Wartet an einer Verkehrsampel eine blinde Person, informieren Sie diese bitte: "Es ist noch rot - jetzt ist die Ampel grün"!  Hat das Team die Fahrbahn vor Ihrer Information betreten und wird dann zurückgeholt, so ist der Blindenführhund irritiert.

Treppen - aber niemals Rolltreppen

Erkundigt sich ein Blindenführhundhalter nach einer Treppe, dann erklären Sie ihm bitte nur den Weg zur normalen Treppe. Für Hunde, auch Blindenführhunde, ist das Betreten der Rolltreppen wegen der Verletzungsgefahr verboten.

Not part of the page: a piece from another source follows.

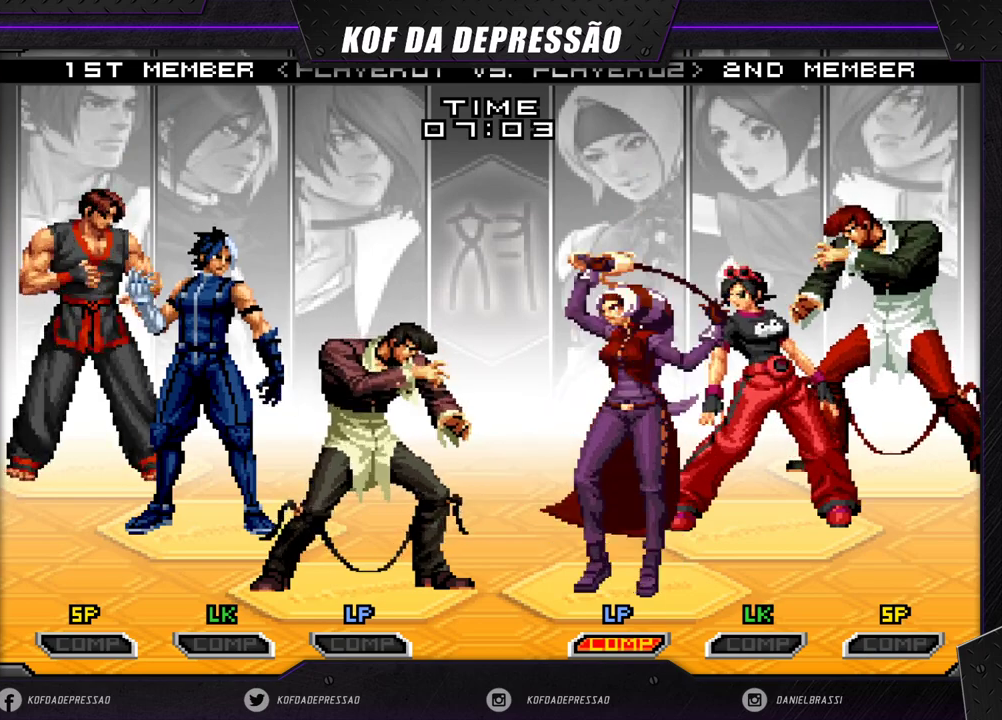
{"dt_ms": 500, "buttons": [], "left_stick": "center", "events": [[400, "TRIANGLE", "up"]]}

Orientierungshinweise im Straßenverkehr durch Ansprechen sind hilfreich -  Mimik und Gesten sind sinnlos

- Sie können dem Team auf seinem Weg helfen, wenn Sie ihm sagen, welche Linie an der Bus- oder Straßenbahnhaltestelle einfährt; der Blindenführhund kann nicht lesen; 
- geben Sie bitte Hinweise auf Verkehrsschilder und -regeln, wie z. B.: Fußgängerüberwege, Schilder "für Fußgänger gesperrt" usw..

Der Blindenführhund ist kein Fakir

Werfen Sie keine scharfkantigen Gegenstände auf die Straße, wie z. B. Glas, Dosenringe, Kronkorken, Nadeln oder Reißbrettstifte, Rasierklingen usw.. Durch eine Verletzung seines Hundes wird auch der Blinde in seiner Mobilität stark eingeschränkt.

Der Blindenführhund hat auch dort Zutritt, wo andere Hunde nicht mit hineindürfen

Da die blinde Person auf ihren Führhund als Begleitung angewiesen ist, darf dieser u. a. in Lebensmittelgeschäfte jeder Art, Restaurants, Arztpraxen, Kirchen, öffentliche Gebäude und Gelände sowie bei Bahnreisen mitgenommen werden. Nach den Länderverordnungen über die hygienische Behandlung von Lebensmitteln tierischer Herkunft ist dieses erlaubt.

Bei Flugreisen darf der Blindenführhund zusammen mit seinem nichtsehenden Halter in die Passagierkabine. Beim Kauf eines Flugtickets muss darauf geachtet werden, daß sich das Reisebüro telefonisch von der Fluggesellschaft das Okay holt und dieses auf dem Ticket vermerkt.

Keinen Maulkorb für den Blindenführhund

Aufgrund seiner Ausbildung ist der Blindenführhund von der Pflicht einen Maulkorb zu tragen befreit. Während seiner Ausbildung wird er so geschult, daß er im Dienst nicht schnüffelnd führt, sondern der Vierbeiner lernt für seine verantwortungsvolle Aufgabe seine Augen einzusetzen.